The linear regression problem can be written in general by first considering random variables $X \in \mathbb{R}^p$ and $Y \in \mathbb{R}$. Then, the linear regression problem can be described as looking for:
$$ \arg\min_{\beta \in \mathbb{R}^p} \mathbb{E}\left[(Y-X\beta)^2\right] $$
which has a closed form solution given by:
$$ \widehat{\beta} = \mathbb{E}[X^TX]^{-1}\mathbb{E}[X^TY] $$
I read in a talk that if we replace the expectation $\mathbb{E}$ with respect to the distribution of $(X,Y)$, by the empirical distributions $\frac{1}{n}\sum_{i=1}^{n}\delta_{Y_i}$ and $\frac{1}{n}\sum_{i=1}^{n}\delta_{X_i}$, corresponding to our dataset, then we retrieve the Ordinary Least Squares regression problem.
Can someone tell me why this is the case?

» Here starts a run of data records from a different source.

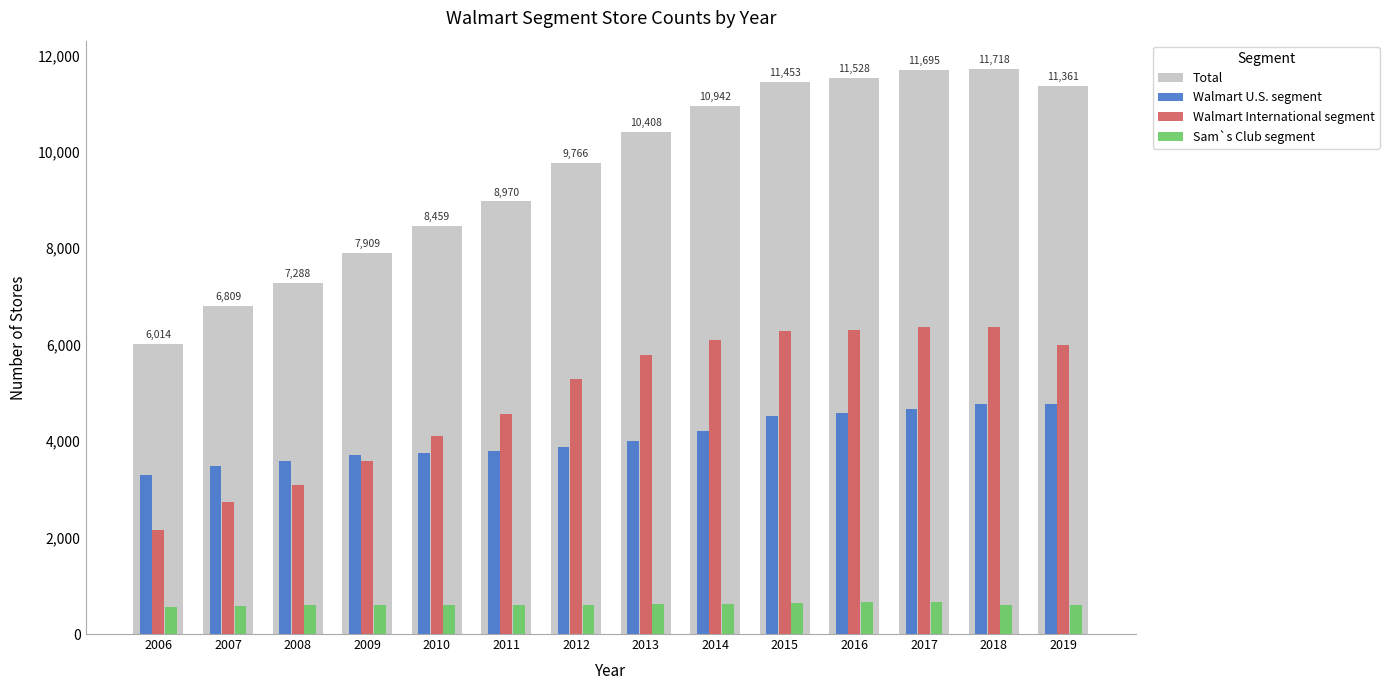

At how many categories does at least one series exceed 11247?

5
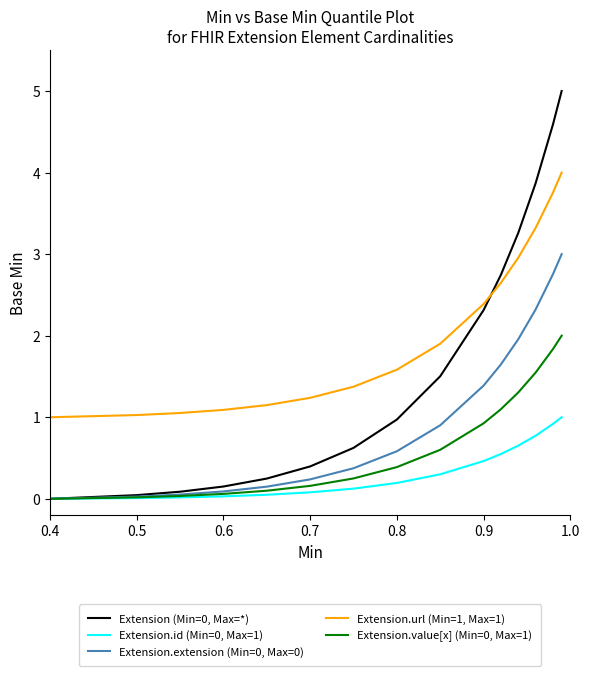

True or false: Extension.extension (Min=0, Max=0) and Extension.url (Min=1, Max=1) intersect in this chart.

False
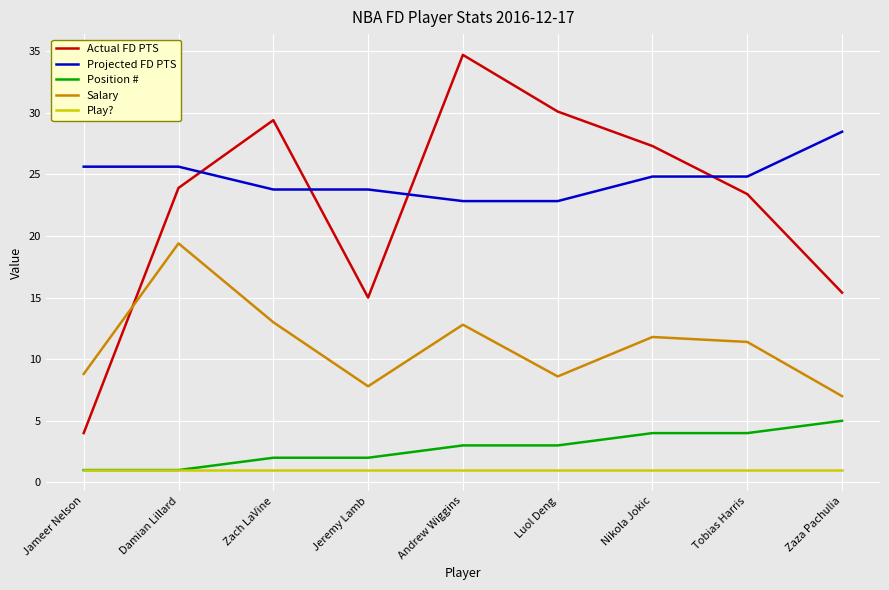

Which series has the largest total across all categories?

Projected FD PTS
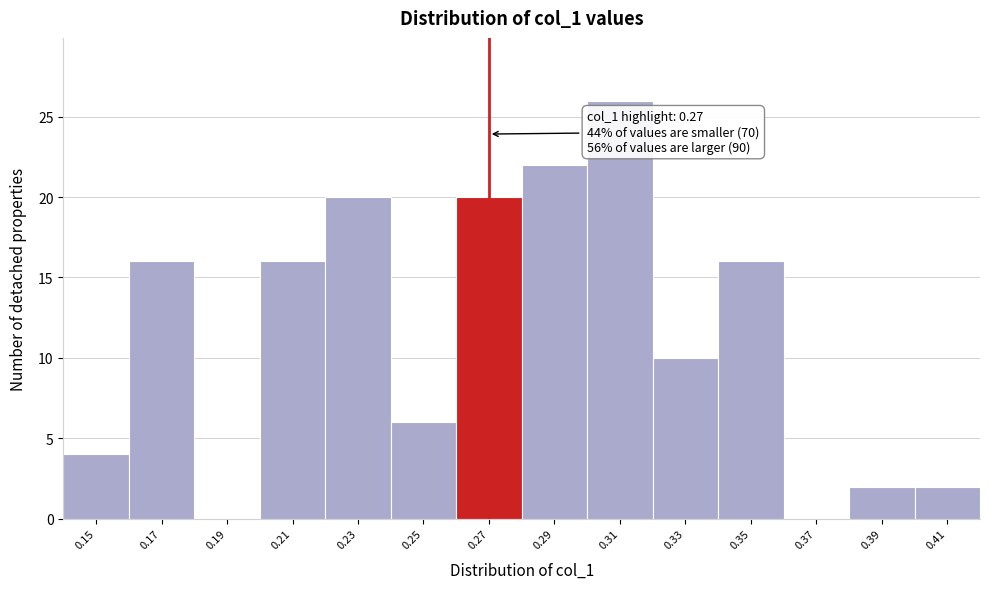

Over which range of the x-axis is the bar tallest?

0.30 to 0.32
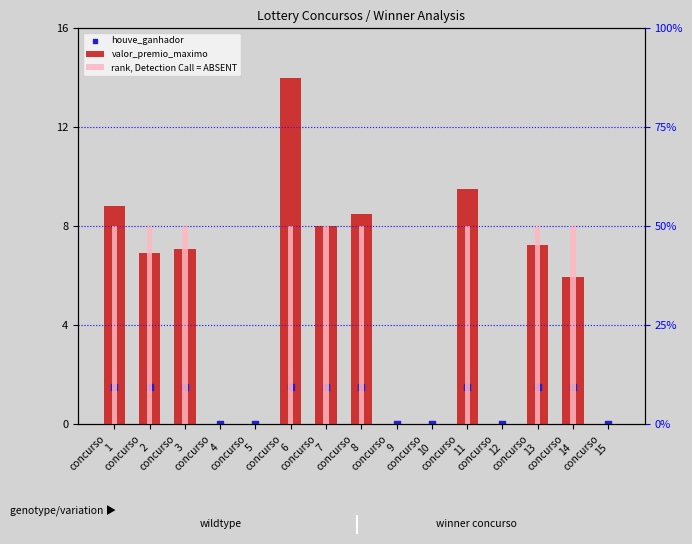

What is the total value across all series at concurso
7?

59.5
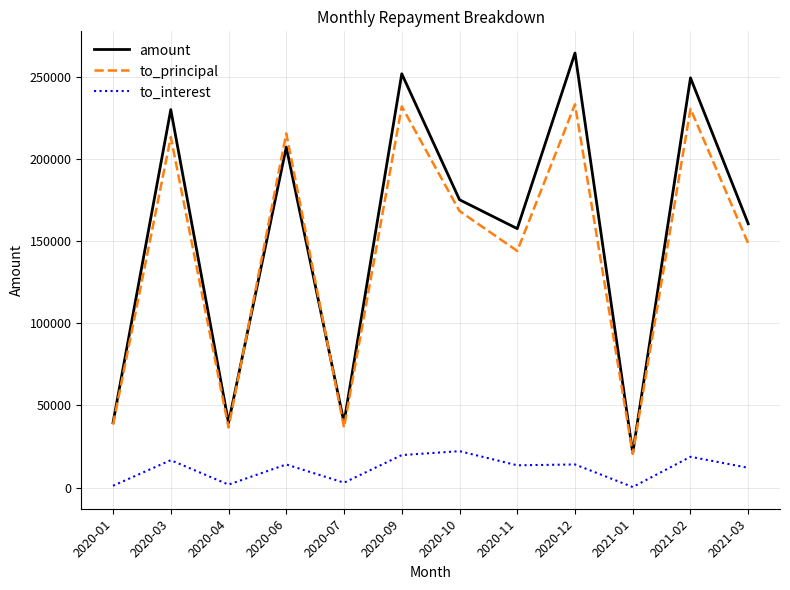

What is the sum of all to_principal values?

1718035.7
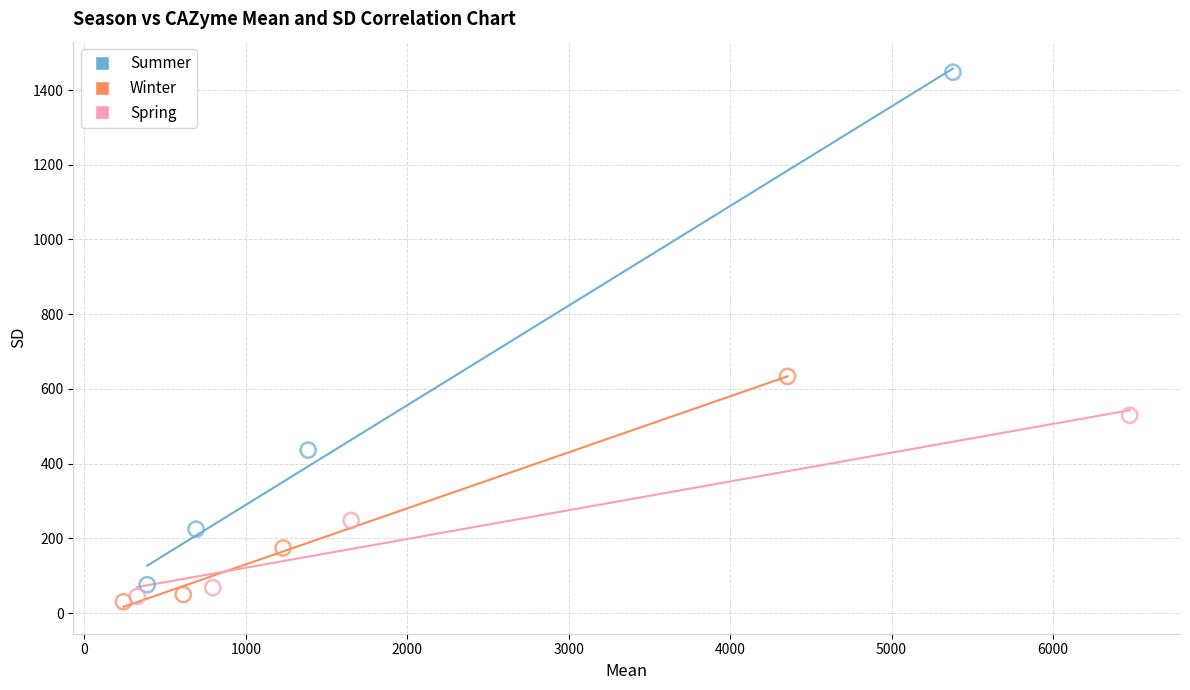

Which series has the widest spread of Y values?

Summer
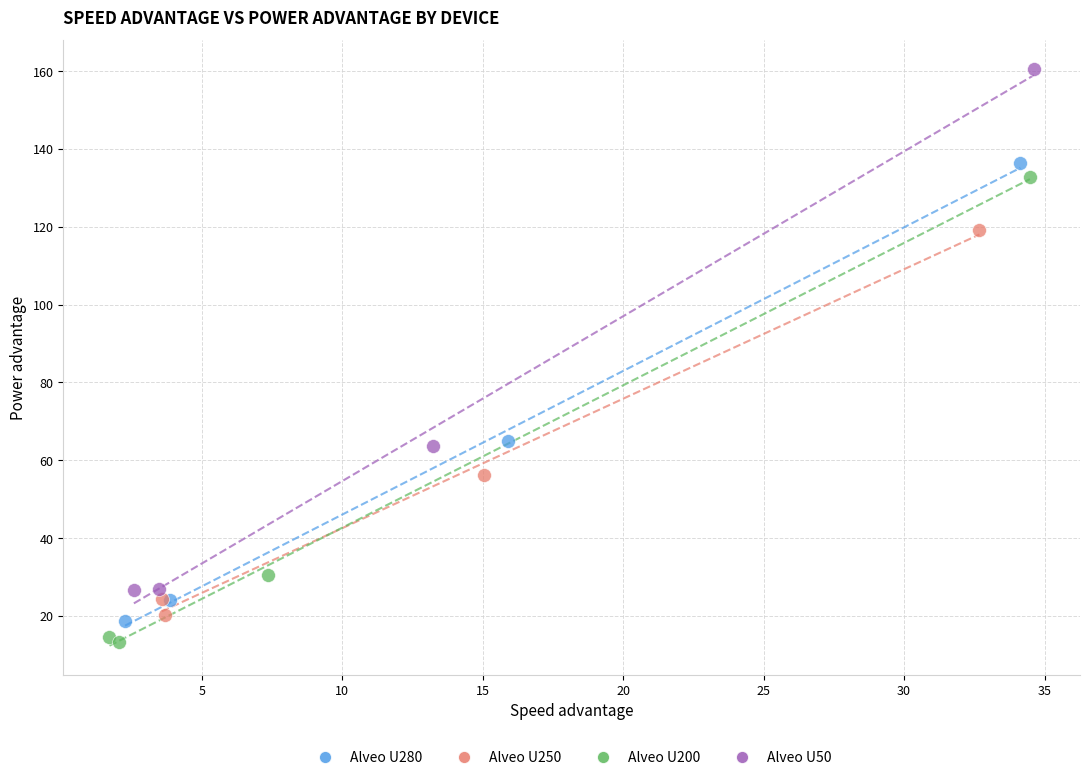

Which series has the largest Y range (max minus min)?

Alveo U50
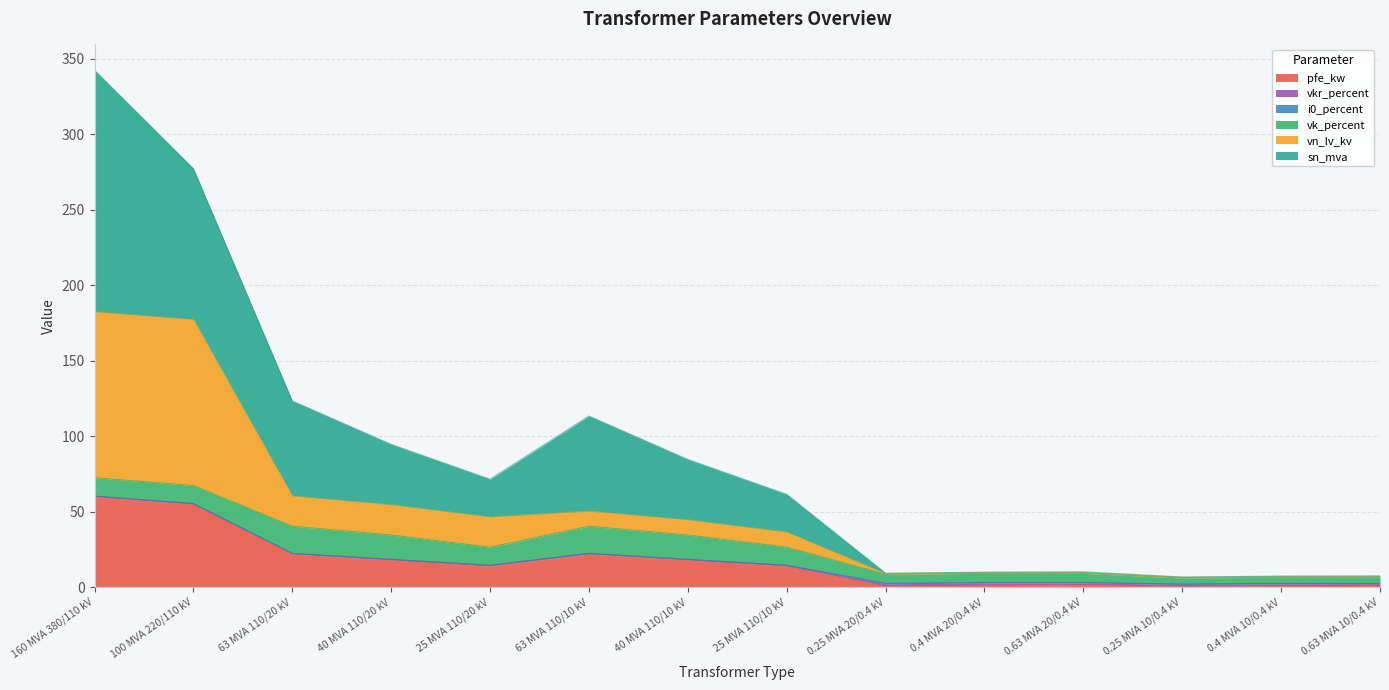

What is the label of the 13th point from the left?

0.4 MVA 10/0.4 kV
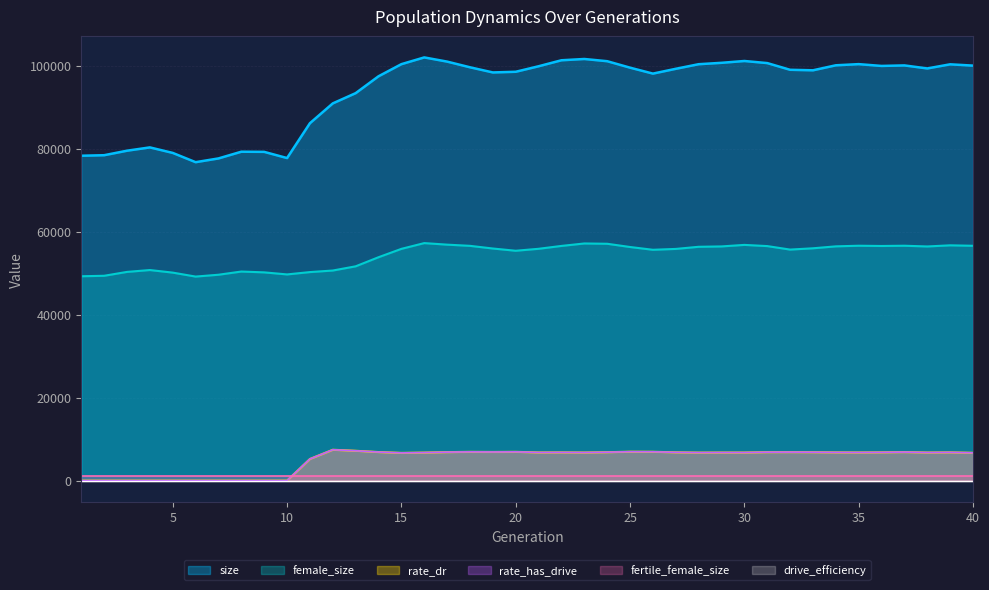

True or false: rate_has_drive and female_size intersect in this chart.

False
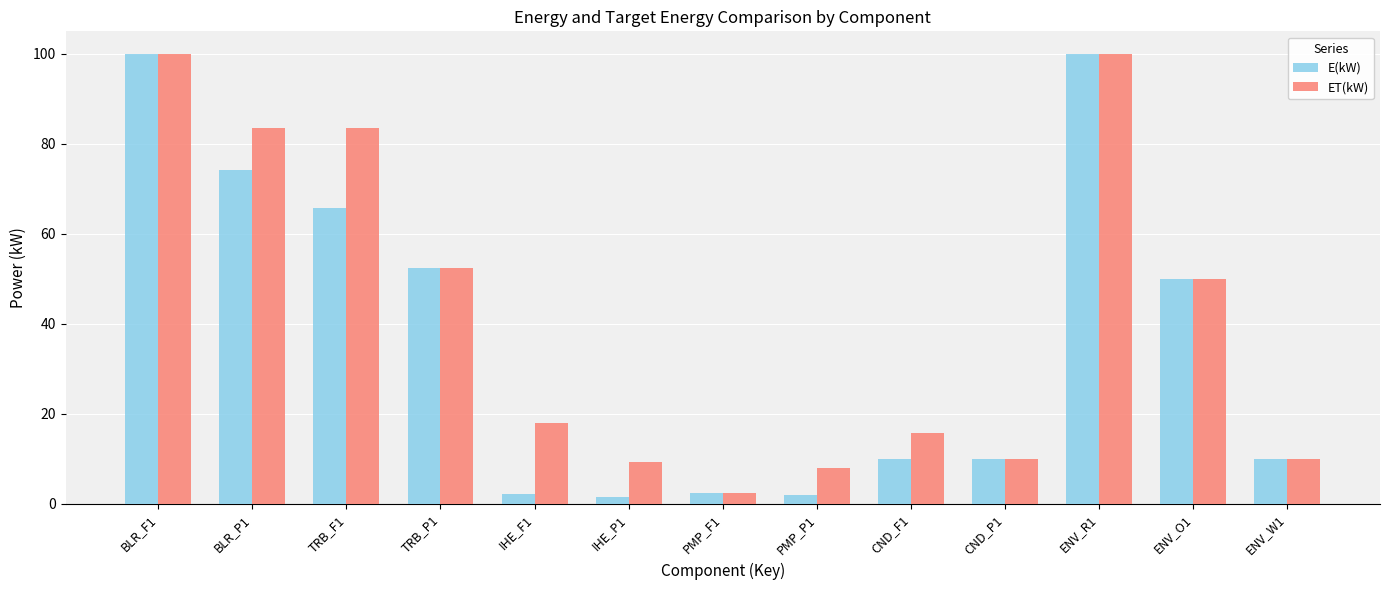

What position from the right is TRB_F1?

11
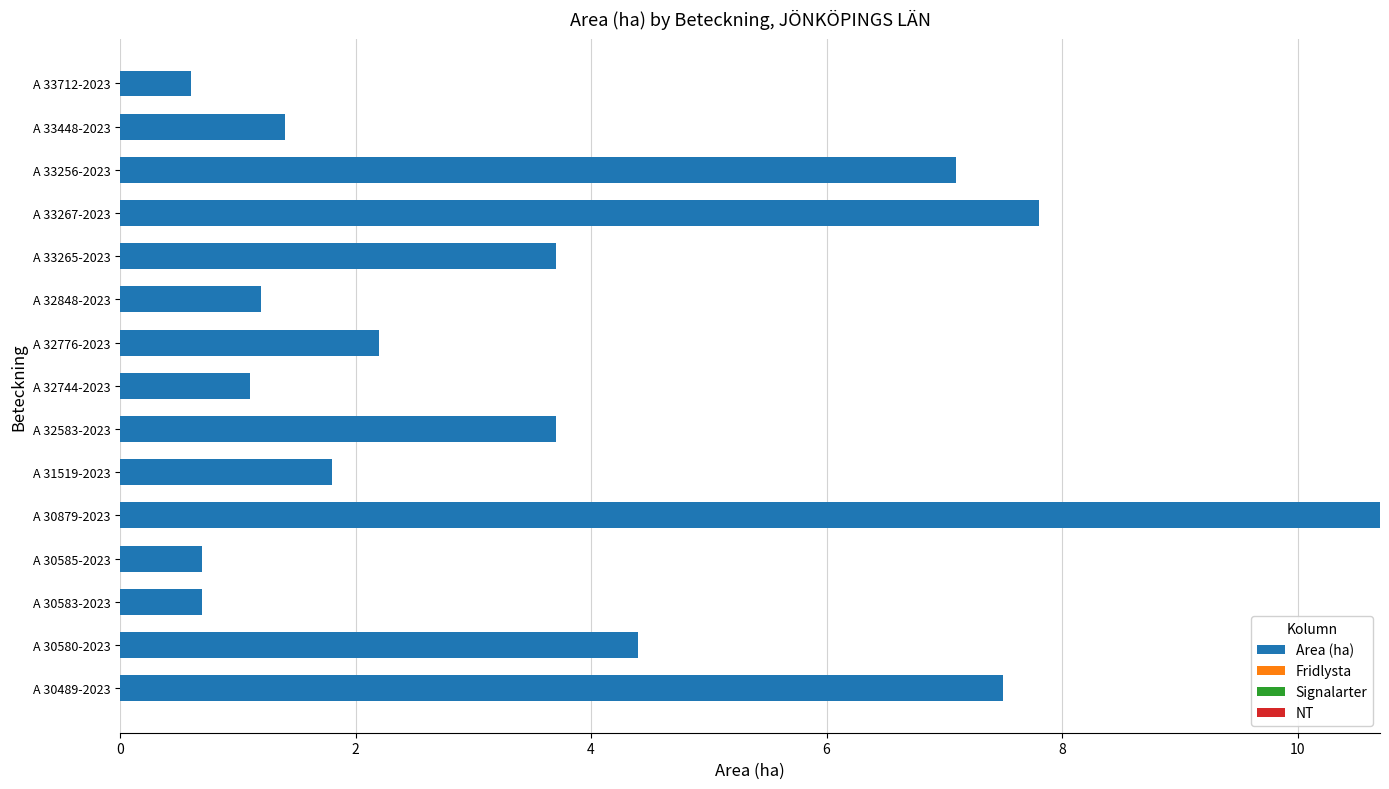

What is the average value?

3.6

The empirical MSE is $$ \frac{1}{n} \sum_{i=1}^n( y_i - \widehat{\mathbb{E}y_i} )^n = \frac{1}{n} \sum_{i=1}^n( y_i - \hat{y}_i )^2, $$ such that $\hat{y}_i = \hat{\beta}_0 + \sum_{j=1}^p\hat{\beta}_j x_j$. As such, the problem is finding the $\hat{\beta}$s that minimize the empirical MSE. Now, note that you can multiple the target function by $n$, it is monotone transformation, thus does not change the solution. Hence, you get the following problem $$ \arg \min_{\beta \in \mathbb{R}^{p+1}} \sum_{i=1}^n (y_i-\beta_0 - \sum_{j=1}^p\beta_j x_j)^2, $$ which is exactly the OLS problem.